### About this task
The data should be written out in full, exactly as it stands, and the pictures dropped.

***** Source data *****

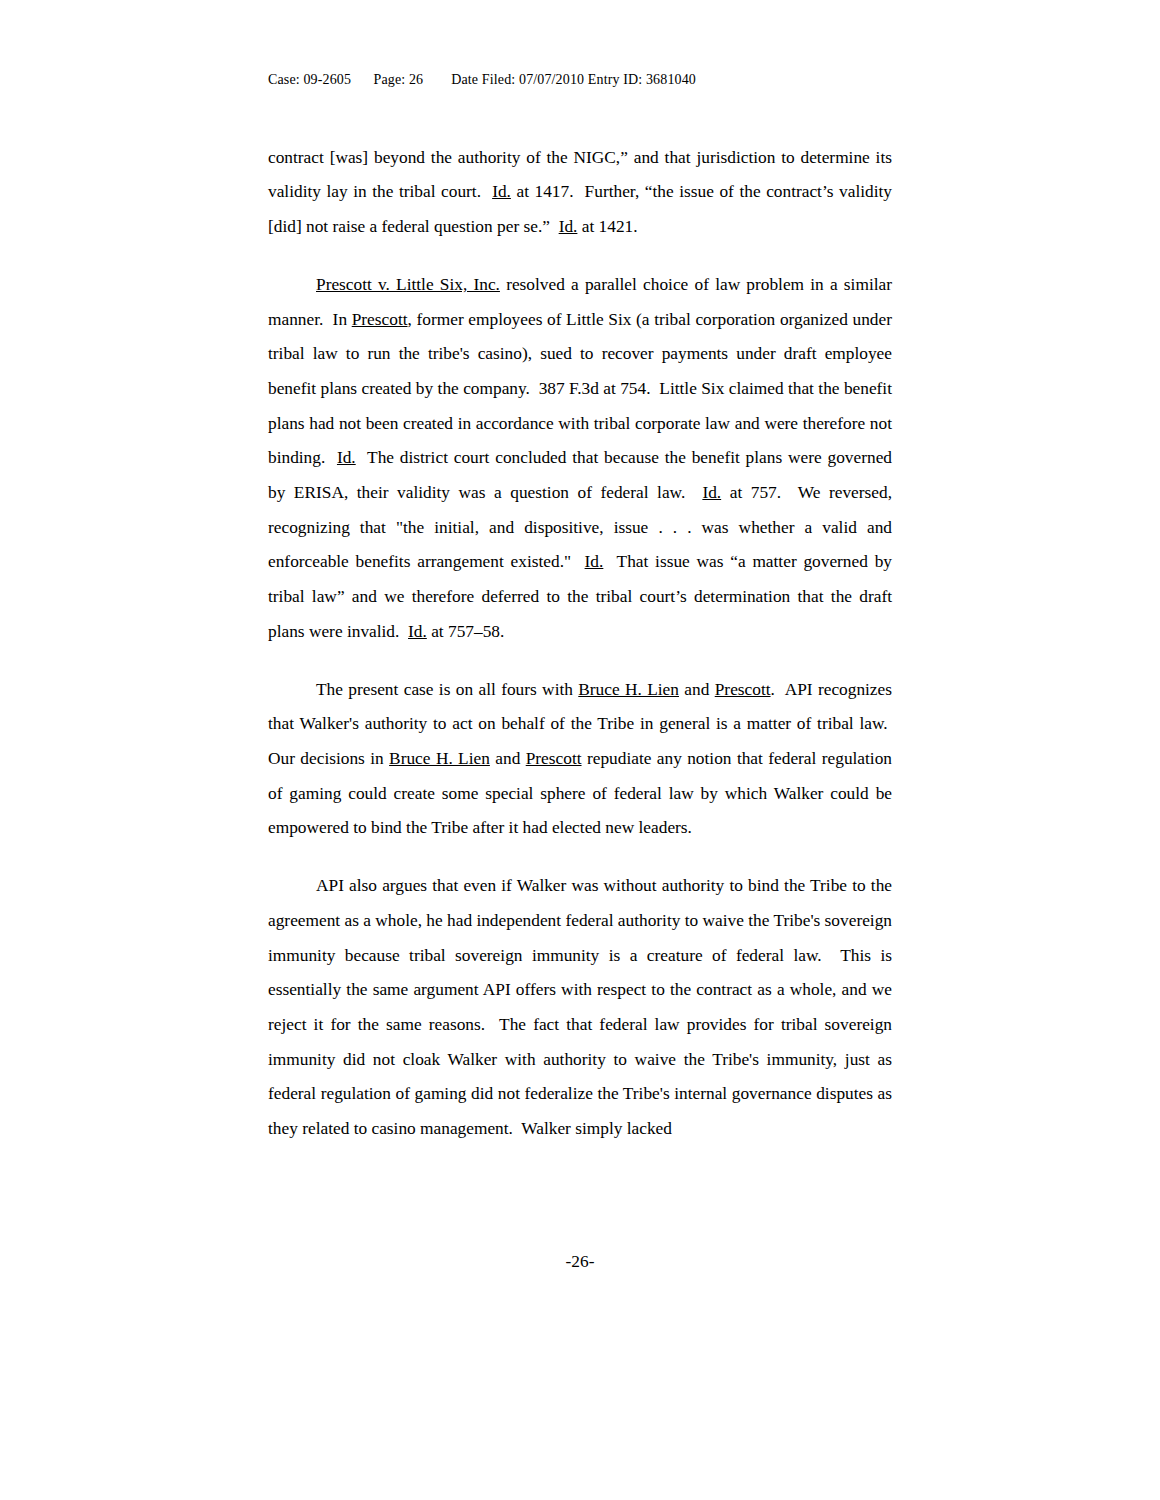Case: 09-2605 Page: 26 Date Filed: 07/07/2010 Entry ID: 3681040
contract [was] beyond the authority of the NIGC,” and that jurisdiction to determine its validity lay in the tribal court. Id. at 1417. Further, “the issue of the contract’s validity [did] not raise a federal question per se.” Id. at 1421.
Prescott v. Little Six, Inc. resolved a parallel choice of law problem in a similar manner. In Prescott, former employees of Little Six (a tribal corporation organized under tribal law to run the tribe's casino), sued to recover payments under draft employee benefit plans created by the company. 387 F.3d at 754. Little Six claimed that the benefit plans had not been created in accordance with tribal corporate law and were therefore not binding. Id. The district court concluded that because the benefit plans were governed by ERISA, their validity was a question of federal law. Id. at 757. We reversed, recognizing that "the initial, and dispositive, issue . . . was whether a valid and enforceable benefits arrangement existed." Id. That issue was “a matter governed by tribal law” and we therefore deferred to the tribal court’s determination that the draft plans were invalid. Id. at 757–58.
The present case is on all fours with Bruce H. Lien and Prescott. API recognizes that Walker's authority to act on behalf of the Tribe in general is a matter of tribal law. Our decisions in Bruce H. Lien and Prescott repudiate any notion that federal regulation of gaming could create some special sphere of federal law by which Walker could be empowered to bind the Tribe after it had elected new leaders.
API also argues that even if Walker was without authority to bind the Tribe to the agreement as a whole, he had independent federal authority to waive the Tribe's sovereign immunity because tribal sovereign immunity is a creature of federal law. This is essentially the same argument API offers with respect to the contract as a whole, and we reject it for the same reasons. The fact that federal law provides for tribal sovereign immunity did not cloak Walker with authority to waive the Tribe's immunity, just as federal regulation of gaming did not federalize the Tribe's internal governance disputes as they related to casino management. Walker simply lacked
-26-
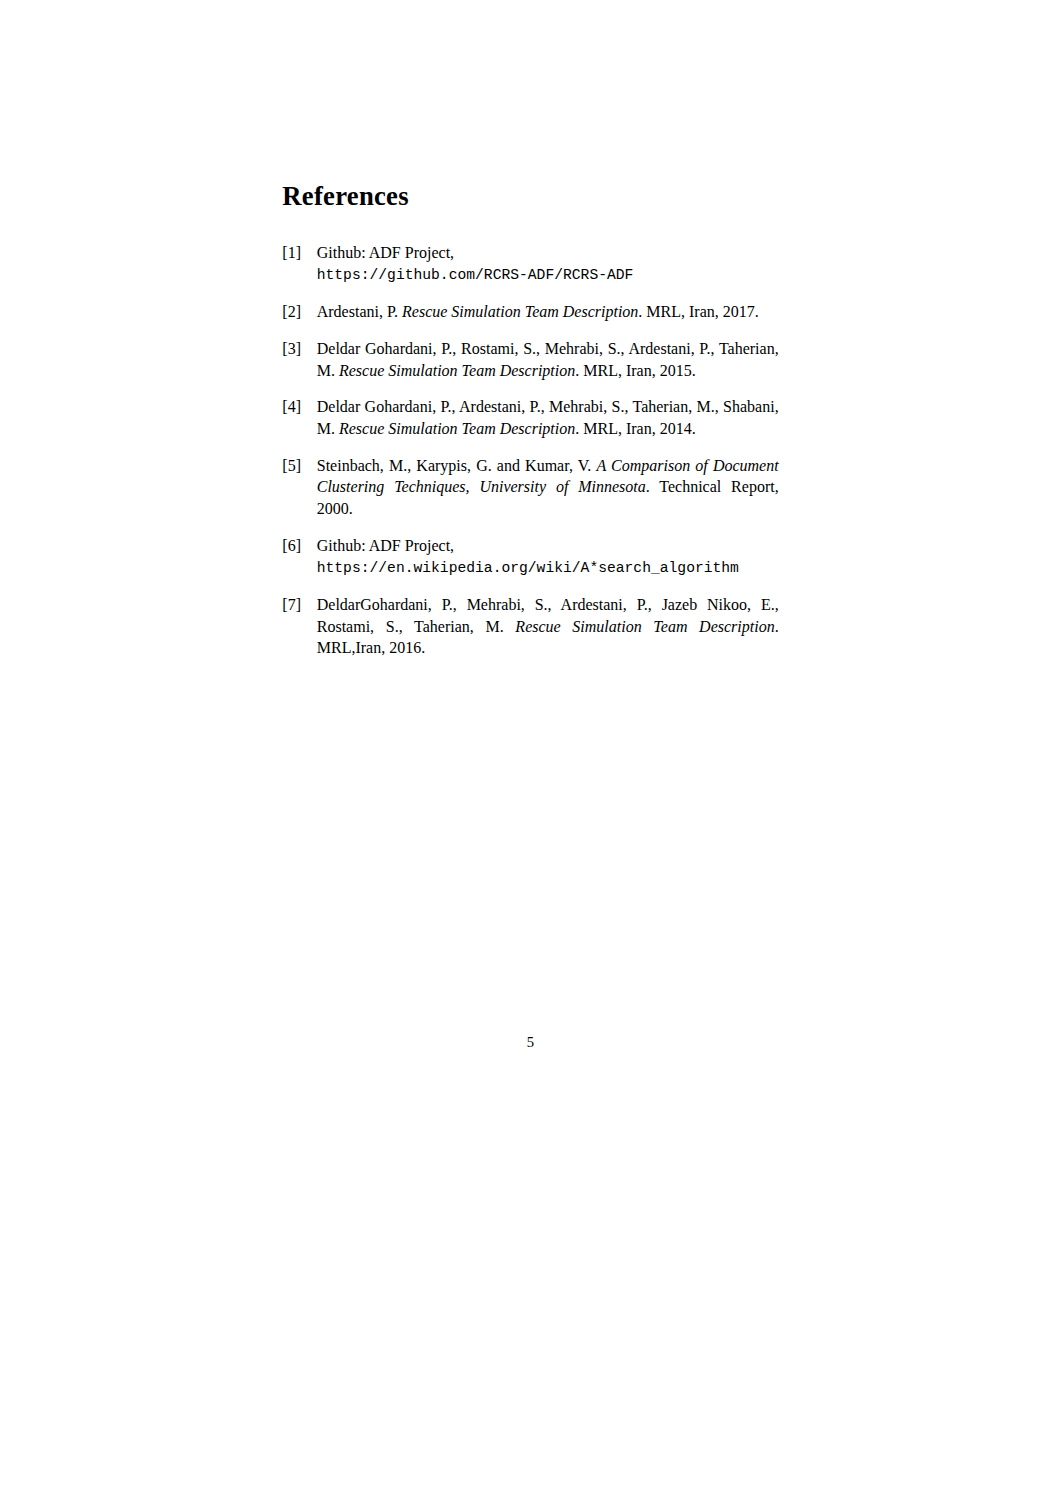References
[1] Github: ADF Project,
https://github.com/RCRS-ADF/RCRS-ADF
[2] Ardestani, P. Rescue Simulation Team Description. MRL, Iran, 2017.
[3] Deldar Gohardani, P., Rostami, S., Mehrabi, S., Ardestani, P., Taherian, M. Rescue Simulation Team Description. MRL, Iran, 2015.
[4] Deldar Gohardani, P., Ardestani, P., Mehrabi, S., Taherian, M., Shabani, M. Rescue Simulation Team Description. MRL, Iran, 2014.
[5] Steinbach, M., Karypis, G. and Kumar, V. A Comparison of Document Clustering Techniques, University of Minnesota. Technical Report, 2000.
[6] Github: ADF Project,
https://en.wikipedia.org/wiki/A*search_algorithm
[7] DeldarGohardani, P., Mehrabi, S., Ardestani, P., Jazeb Nikoo, E., Rostami, S., Taherian, M. Rescue Simulation Team Description. MRL,Iran, 2016.
5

*****

### Answer section
Case: 09-2605 Page: 26 Date Filed: 07/07/2010 Entry ID: 3681040
contract [was] beyond the authority of the NIGC,” and that jurisdiction to determine its validity lay in the tribal court. Id. at 1417. Further, “the issue of the contract’s validity [did] not raise a federal question per se.” Id. at 1421.
Prescott v. Little Six, Inc. resolved a parallel choice of law problem in a similar manner. In Prescott, former employees of Little Six (a tribal corporation organized under tribal law to run the tribe's casino), sued to recover payments under draft employee benefit plans created by the company. 387 F.3d at 754. Little Six claimed that the benefit plans had not been created in accordance with tribal corporate law and were therefore not binding. Id. The district court concluded that because the benefit plans were governed by ERISA, their validity was a question of federal law. Id. at 757. We reversed, recognizing that "the initial, and dispositive, issue . . . was whether a valid and enforceable benefits arrangement existed." Id. That issue was “a matter governed by tribal law” and we therefore deferred to the tribal court’s determination that the draft plans were invalid. Id. at 757–58.
The present case is on all fours with Bruce H. Lien and Prescott. API recognizes that Walker's authority to act on behalf of the Tribe in general is a matter of tribal law. Our decisions in Bruce H. Lien and Prescott repudiate any notion that federal regulation of gaming could create some special sphere of federal law by which Walker could be empowered to bind the Tribe after it had elected new leaders.
API also argues that even if Walker was without authority to bind the Tribe to the agreement as a whole, he had independent federal authority to waive the Tribe's sovereign immunity because tribal sovereign immunity is a creature of federal law. This is essentially the same argument API offers with respect to the contract as a whole, and we reject it for the same reasons. The fact that federal law provides for tribal sovereign immunity did not cloak Walker with authority to waive the Tribe's immunity, just as federal regulation of gaming did not federalize the Tribe's internal governance disputes as they related to casino management. Walker simply lacked
-26-
References
[1] Github: ADF Project,
https://github.com/RCRS-ADF/RCRS-ADF
[2] Ardestani, P. Rescue Simulation Team Description. MRL, Iran, 2017.
[3] Deldar Gohardani, P., Rostami, S., Mehrabi, S., Ardestani, P., Taherian, M. Rescue Simulation Team Description. MRL, Iran, 2015.
[4] Deldar Gohardani, P., Ardestani, P., Mehrabi, S., Taherian, M., Shabani, M. Rescue Simulation Team Description. MRL, Iran, 2014.
[5] Steinbach, M., Karypis, G. and Kumar, V. A Comparison of Document Clustering Techniques, University of Minnesota. Technical Report, 2000.
[6] Github: ADF Project,
https://en.wikipedia.org/wiki/A*search_algorithm
[7] DeldarGohardani, P., Mehrabi, S., Ardestani, P., Jazeb Nikoo, E., Rostami, S., Taherian, M. Rescue Simulation Team Description. MRL,Iran, 2016.
5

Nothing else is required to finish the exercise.